By not being able to differentiate between valid and phoney papers on the web, Scholar Metrics stands poised to become untrustworthy.

I spotted an interesting pre-print paper on the arXiv server last week, on how Google Scholar's citation metrics could be manipulated to easily but maliciously increase the H-index of other papers on the web.

As described in the paper, in an experiment, a group of researchers from the Universities of Grenada and Navarra created false working papers, cited existing papers by other individuals, and uploaded them onto a personal page on the University of Grenada website.

When Google Scholar (CS) cached the page a month later, on 12 May, 2012, it saw that many of the papers had cited a few articles, and consequently increased the H-index of those articles.

The H-index is a tricky but very useful measure of the productivity of authors. To wit, if you have published 10 papers, and at least two of those papers have two citations each, and the remaining eight have no more than two citations each, then your H-index is 2.

In other words, if you assigned the number of citations your papers have each received in descending order on the x-axis, and the number of citations on the y-axis, you'd see a curve going from left-top to the right-bottom. The side-length of the largest square that can be fit under this curve is your H-index.
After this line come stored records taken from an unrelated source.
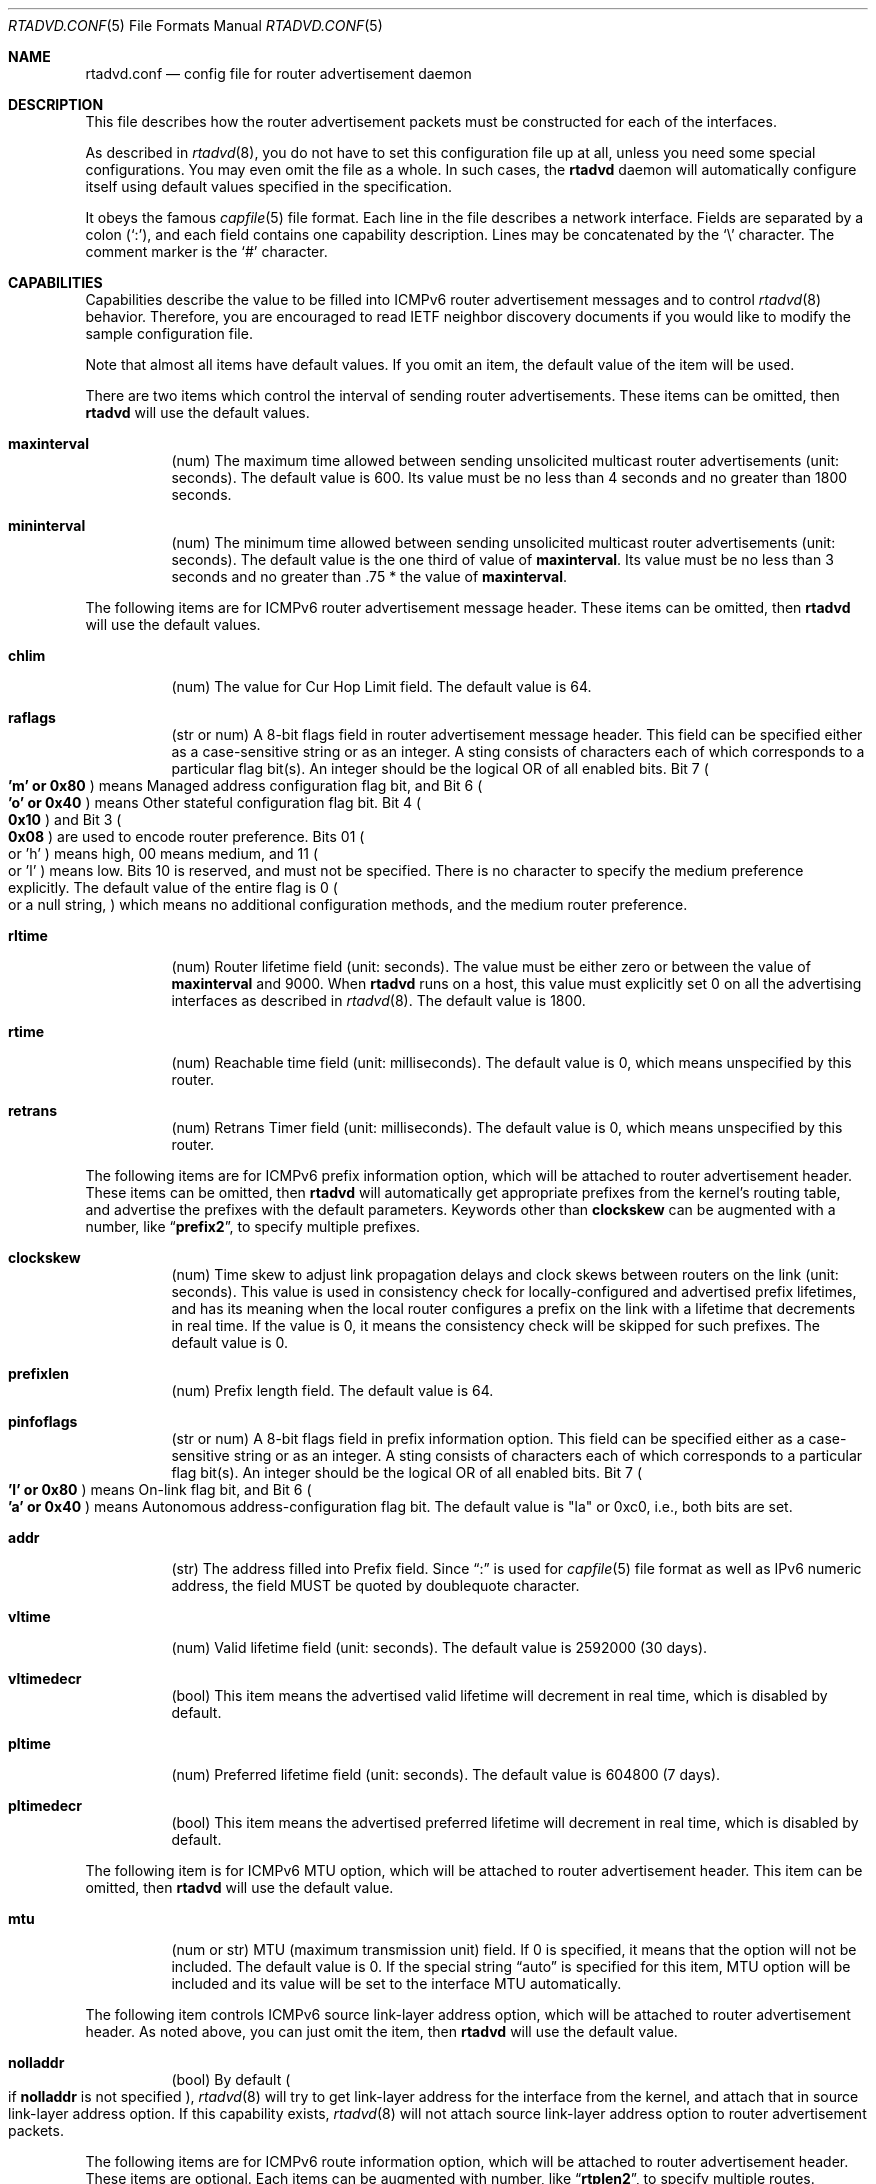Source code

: .\"	$NetBSD: rtadvd.conf.5,v 1.14.6.2 2012/05/23 10:08:29 yamt Exp $
.\"	$KAME: rtadvd.conf.5,v 1.50 2005/01/14 05:30:59 jinmei Exp $
.\"
.\" Copyright (C) 1995, 1996, 1997, and 1998 WIDE Project.
.\" All rights reserved.
.\"
.\" Redistribution and use in source and binary forms, with or without
.\" modification, are permitted provided that the following conditions
.\" are met:
.\" 1. Redistributions of source code must retain the above copyright
.\"    notice, this list of conditions and the following disclaimer.
.\" 2. Redistributions in binary form must reproduce the above copyright
.\"    notice, this list of conditions and the following disclaimer in the
.\"    documentation and/or other materials provided with the distribution.
.\" 3. Neither the name of the project nor the names of its contributors
.\"    may be used to endorse or promote products derived from this software
.\"    without specific prior written permission.
.\"
.\" THIS SOFTWARE IS PROVIDED BY THE PROJECT AND CONTRIBUTORS ``AS IS'' AND
.\" ANY EXPRESS OR IMPLIED WARRANTIES, INCLUDING, BUT NOT LIMITED TO, THE
.\" IMPLIED WARRANTIES OF MERCHANTABILITY AND FITNESS FOR A PARTICULAR PURPOSE
.\" ARE DISCLAIMED.  IN NO EVENT SHALL THE PROJECT OR CONTRIBUTORS BE LIABLE
.\" FOR ANY DIRECT, INDIRECT, INCIDENTAL, SPECIAL, EXEMPLARY, OR CONSEQUENTIAL
.\" DAMAGES (INCLUDING, BUT NOT LIMITED TO, PROCUREMENT OF SUBSTITUTE GOODS
.\" OR SERVICES; LOSS OF USE, DATA, OR PROFITS; OR BUSINESS INTERRUPTION)
.\" HOWEVER CAUSED AND ON ANY THEORY OF LIABILITY, WHETHER IN CONTRACT, STRICT
.\" LIABILITY, OR TORT (INCLUDING NEGLIGENCE OR OTHERWISE) ARISING IN ANY WAY
.\" OUT OF THE USE OF THIS SOFTWARE, EVEN IF ADVISED OF THE POSSIBILITY OF
.\" SUCH DAMAGE.
.\"
.Dd April 5, 2012
.Dt RTADVD.CONF 5
.Os
.Sh NAME
.Nm rtadvd.conf
.Nd config file for router advertisement daemon
.Sh DESCRIPTION
This file describes how the router advertisement packets must be constructed
for each of the interfaces.
.Pp
As described in
.Xr rtadvd 8 ,
you do not have to set this configuration file up at all,
unless you need some special configurations.
You may even omit the file as a whole.
In such cases, the
.Nm rtadvd
daemon will automatically configure itself using default values
specified in the specification.
.Pp
It obeys the famous
.Xr capfile 5
file format.
Each line in the file describes a network interface.
Fields are separated by a colon
.Pq Sq \&: ,
and each field contains one capability description.
Lines may be concatenated by the
.Sq \e
character.
The comment marker is the
.Sq \&#
character.
.Sh CAPABILITIES
Capabilities describe the value to be filled into ICMPv6 router
advertisement messages and to control
.Xr rtadvd 8
behavior.
Therefore, you are encouraged to read IETF neighbor discovery documents
if you would like to modify the sample configuration file.
.Pp
Note that almost all items have default values.
If you omit an item, the default value of the item will be used.
.Pp
There are two items which control the interval of sending router advertisements.
These items can be omitted, then
.Nm rtadvd
will use the default values.
.Bl -tag -width indent
.It Cm \&maxinterval
(num) The maximum time allowed between sending unsolicited
multicast router advertisements
.Pq unit: seconds .
The default value is 600.
Its value must be no less than 4 seconds
and no greater than 1800 seconds.
.It Cm \&mininterval
(num) The minimum time allowed between sending unsolicited multicast
router advertisements
.Pq unit: seconds .
The default value is the one third of value of
.Cm maxinterval .
Its value must be no less than 3 seconds and no greater than .75 *
the value of
.Cm maxinterval .
.El
.Pp
The following items are for ICMPv6 router advertisement message
header.
These items can be omitted, then
.Nm rtadvd
will use the default values.
.Bl -tag -width indent
.It Cm \&chlim
(num) The value for Cur Hop Limit field.
The default value is 64.
.It Cm \&raflags
(str or num) A 8-bit flags field in router advertisement message header.
This field can be specified either as a case-sensitive string or as an
integer.
A sting consists of characters each of which corresponds to a
particular flag bit(s).
An integer should be the logical OR of all enabled bits.
Bit 7
.Po
.Li 'm' or 0x80
.Pc
means Managed address configuration flag bit,
and Bit 6
.Po
.Li 'o' or 0x40
.Pc
means Other stateful configuration flag bit.
Bit 4
.Po
.Li 0x10
.Pc
and Bit 3
.Po
.Li 0x08
.Pc
are used to encode router preference.
Bits 01
.Po
or 'h'
.Pc
means high, 00 means medium, and 11
.Po
or 'l'
.Pc
means low.
Bits 10 is reserved, and must not be specified.
There is no character to specify the medium preference explicitly.
The default value of the entire flag is 0
.Po
or a null string,
.Pc
which means no additional
configuration methods, and the medium router preference.
.It Cm \&rltime
(num) Router lifetime field
.Pq unit: seconds .
The value must be either zero or between
the value of
.Cm maxinterval
and 9000.
When
.Nm rtadvd
runs on a host, this value must explicitly set 0 on all the
advertising interfaces as described in
.Xr rtadvd 8 .
The default value is 1800.
.It Cm \&rtime
(num) Reachable time field
.Pq unit: milliseconds .
The default value is 0, which means unspecified by this router.
.It Cm \&retrans
(num) Retrans Timer field
.Pq unit: milliseconds .
The default value is 0, which means unspecified by this router.
.El
.Pp
The following items are for ICMPv6 prefix information option,
which will be attached to router advertisement header.
These items can be omitted, then
.Nm rtadvd
will automatically get appropriate prefixes from the kernel's routing table,
and advertise the prefixes with the default parameters.
Keywords other than
.Cm clockskew
can be augmented with a number, like
.Dq Li prefix2 ,
to specify multiple prefixes.
.Bl -tag -width indent
.It Cm \&clockskew
(num) Time skew to adjust link propagation delays and clock skews
between routers on the link
.Pq unit: seconds .
This value is used in consistency check for locally-configured and
advertised prefix lifetimes, and has its meaning when the local router
configures a prefix on the link with a lifetime that decrements in
real time.
If the value is 0, it means the consistency check will be skipped
for such prefixes.
The default value is 0.
.It Cm \&prefixlen
(num) Prefix length field.
The default value is 64.
.It Cm \&pinfoflags
(str or num) A 8-bit flags field in prefix information option.
This field can be specified either as a case-sensitive string or as an
integer.
A sting consists of characters each of which corresponds to a
particular flag bit(s).
An integer should be the logical OR of all enabled bits.
Bit 7
.Po
.Li 'l' or 0x80
.Pc
means On-link flag bit,
and Bit 6
.Po
.Li 'a' or 0x40
.Pc
means Autonomous address-configuration flag bit.
The default value is "la" or 0xc0, i.e., both bits are set.
.It Cm \&addr
(str) The address filled into Prefix field.
Since
.Dq \&:
is used for
.Xr capfile 5
file format as well as IPv6 numeric address, the field MUST be quoted by
doublequote character.
.It Cm \&vltime
(num) Valid lifetime field
.Pq unit: seconds .
The default value is 2592000 (30 days).
.It Cm \&vltimedecr
(bool) This item means the advertised valid lifetime will decrement
in real time, which is disabled by default.
.It Cm \&pltime
(num) Preferred lifetime field
.Pq unit: seconds .
The default value is 604800 (7 days).
.It Cm \&pltimedecr
(bool) This item means the advertised preferred lifetime will decrement
in real time, which is disabled by default.
.El
.Pp
The following item is for ICMPv6 MTU option,
which will be attached to router advertisement header.
This item can be omitted, then
.Nm rtadvd
will use the default value.
.Bl -tag -width indent
.It Cm \&mtu
(num or str) MTU (maximum transmission unit) field.
If 0 is specified, it means that the option will not be included.
The default value is 0.
If the special string
.Dq auto
is specified for this item, MTU option will be included and its value
will be set to the interface MTU automatically.
.El
.Pp
The following item controls ICMPv6 source link-layer address option,
which will be attached to router advertisement header.
As noted above, you can just omit the item, then
.Nm rtadvd
will use the default value.
.Bl -tag -width indent
.It Cm \&nolladdr
(bool) By default
.Po
if
.Cm \&nolladdr
is not specified
.Pc ,
.Xr rtadvd 8
will try to get link-layer address for the interface from the kernel,
and attach that in source link-layer address option.
If this capability exists,
.Xr rtadvd 8
will not attach source link-layer address option to
router advertisement packets.
.El
.Pp
The following items are for ICMPv6 route information option,
which will be attached to router advertisement header.
These items are optional.
Each items can be augmented with number, like
.Dq Li rtplen2 ,
to specify multiple routes.
.Bl -tag -width indent
.It Cm \&rtprefix
(str) The prefix filled into the Prefix field of route information option.
Since
.Dq \&:
is used for
.Xr capfile 5
file format as well as IPv6 numeric address, the field MUST be quoted by
doublequote character.
.It Cm \&rtplen
(num) Prefix length field in route information option.
The default value is 64.
.It Cm \&rtflags
(str or num) A 8-bit flags field in route information option.
Currently only the preference values are defined.
The notation is same as that of the raflags field.
Bit 4
.Po
.Li 0x10
.Pc
and Bit 3
.Po
.Li 0x08
.Pc
are used to encode the route preference for the route.
The default value is 0x00, i.e. medium preference.
.It Cm \&rtltime
(num) route lifetime field in route information option.
.Pq unit: seconds .
Since the specification does not define the default value of this
item, the value for this item should be specified by hand.
However,
.Nm rtadvd
allows this item to be unspecified, and uses the router lifetime
as the default value in such a case, just for compatibility with an
old version of the program.
.El
.Pp
In the above list, each keyword beginning with
.Dq Li rt
could be replaced with the one beginning with
.Dq Li rtr
for backward compatibility reason.
For example,
.Cm rtrplen
is accepted instead of
.Cm rtplen .
However, keywords that start with
.Dq Li rtr
have basically been obsoleted, and should not be used any more.
.Pp
The following items are for ICMPv6 Recursive DNS Server Option and
DNS Search List Option
.Pq RFC 6106 ,
which will be attached to router advertisement header.
These items are optional.
.Bl -tag -width indent
.It Cm \&rdnss
(str) The IPv6 address of one or more recursive DNS servers.
The argument must be inside double quotes.
Multiple DNS servers can be specified in a comma-separated string.
If different lifetimes are needed for different servers,
separate entries can be given by using
.Cm rdnss ,
.Cm rdnss0 ,
.Cm rdnss1 ,
.Cm rdnss2 ...
options with corresponding
.Cm rdnssltime ,
.Cm rdnssltime0 ,
.Cm rdnssltime1 ,
.Cm rdnssltime2 ...
entries.
Note that the maximum number of servers depends on the receiver side.
See also the
.Xr resolv.conf 5
manual page for the resolver implementation.
.It Cm \&rdnssltime
The lifetime of the
.Cm rdnss
DNS server entries.
The default value is 3/2 of the interval time.
.It Cm \&dnssl
(str) One or more domain names in a comma-separated string.
These domain names will be used when making DNS queries on a
non-fully-qualified domain name.
If different lifetimes are needed for different domains, separate entries
can be given by using
.Cm dnssl ,
.Cm dnssl0 ,
.Cm dnssl1 ,
.Cm dnssl2 ...
options with corresponding
.Cm dnsslltime ,
.Cm dnsslltime0 ,
.Cm dnsslltime1 ,
.Cm dnsslltime2 ...
entries.
Note that the maximum number of names depends on the receiver side.
See also the
.Xr resolv.conf 5
manual page for the resolver implementation.
.It Cm \&dnsslltime
The lifetime of the
.Cm dnssl
DNS search list entries.
The default value is 3/2 of the interval time.
.El
.Pp
You can also refer one line from another by using
.Cm tc
capability.
See
.Xr capfile 5
for details on the capability.
.Sh EXAMPLES
As presented above, all of the advertised parameters have default values
defined in specifications, and hence you usually do not have to set them
by hand, unless you need special non-default values.
It can cause interoperability problem if you use an ill-configured
parameter.
.Pp
To override a configuration parameter, you can specify the parameter alone.
With the following configuration,
.Xr rtadvd 8
overrides the router lifetime parameter for the
.Li ne0
interface.
.Bd -literal
ne0:\\
	:rltime#0:
.Ed
.Pp
The following example manually configures prefixes advertised from the
.Li ef0
interface.
The configuration must be used with the
.Fl s
option to
.Xr rtadvd 8 .
.Bd -literal
ef0:\\
	:addr="2001:db8:ffff:1000::":prefixlen#64:
.Ed
.Pp
The following example configures the
.Li wlan0
interface and adds two DNS servers and a DNS domain search options
using the default option lifetime values.
.Bd -literal -offset
wlan0:\\
	:addr="2001:db8:ffff:1000::":prefixlen#64:\\
	:rdnss="2001:db8:ffff::10,2001:db8:ffff::2:43":\\
	:dnssl="example.com":
.Ed
.Pp
The following example presents the default values in an explicit manner.
The configuration is provided just for reference purposes;
YOU DO NOT NEED TO HAVE IT AT ALL.
.Bd -literal
default:\\
	:chlim#64:raflags#0:rltime#1800:rtime#0:retrans#0:\\
	:pinfoflags="la":vltime#2592000:pltime#604800:mtu#0:
ef0:\\
	:addr="2001:db8:ffff:1000::":prefixlen#64:tc=default:
.Ed
.Sh SEE ALSO
.Xr capfile 5 ,
.Xr rtadvd 8 ,
.Xr rtsol 8
.Pp
Thomas Narten, Erik Nordmark and W. A. Simpson,
.Do
Neighbor Discovery for IP version 6 (IPv6)
.Dc ,
RFC 2461
.Pp
Richard Draves,
.Do
Default Router Preferences and More-Specific Routes
.Dc ,
RFC 4191
.Pp
J. Jeong, S. Park, L. Beloeil, S. Madanapalli
.Do
IPv6 Router Advertisement Options for DNS Configuration
.Dc ,
RFC 6106
.Sh HISTORY
The
.Xr rtadvd 8
and the configuration file
.Nm
first appeared in WIDE Hydrangea IPv6 protocol stack kit.
.\" .Sh BUGS
.\" (to be written)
And now, by not being able to differentiate between valid and phoney papers, Google seems to have lent itself to an issue with disparaging consequences for the online referencing community. For perspective: Here's a screenshot from the paper on the effect the experiment seems to have had on the "victim" researchers' work.

The H-index for the three authors has increased at least by 2 and at most by 5. Consider Lopez-Cozar's case especially: While his H-index has jumped by 2 for all his papers, his record since 2007 saw a H-hike by 5. Among the three researchers, Lopez-Cozar is also the one to have received the most citations and, therefore, the biggest i10-index increase (by 22).

That's alarming. Since the H-index is an important qualifying metric as well - one that could decide if you're tenured or not in colleges! - falsifying it by getting pseudo-papers to cite it is a dangerous proposition.

Even worse, my H-index could be falsified by strangers at the other end of the world, while I end up getting the cane from my boss. Another possibility is editors engineering the H-indices of papers submitted to them in order to boost the rankings of the publications they control!

I think Google has fallen short in its assessment of its impact. While the search engine itself is envisioned as a data-mining tool, the moment it decides to evaluate papers, it must've moved into the arena with a rigid monitoring system in place. At the least, it could've provided for other researchers to "mark down" existing citations on GS so that keeps the bibliometric numbers meaningful.

This solution, however, is easier said than done.

For the moment, all models envisioned to function just online cannot replace the traditional peer-reviewing system. Note that this system also comprises a controlling authority between the process of citing and the acknowledgment of a citation. It is onto this slippery slope that Google Scholar has slipped into.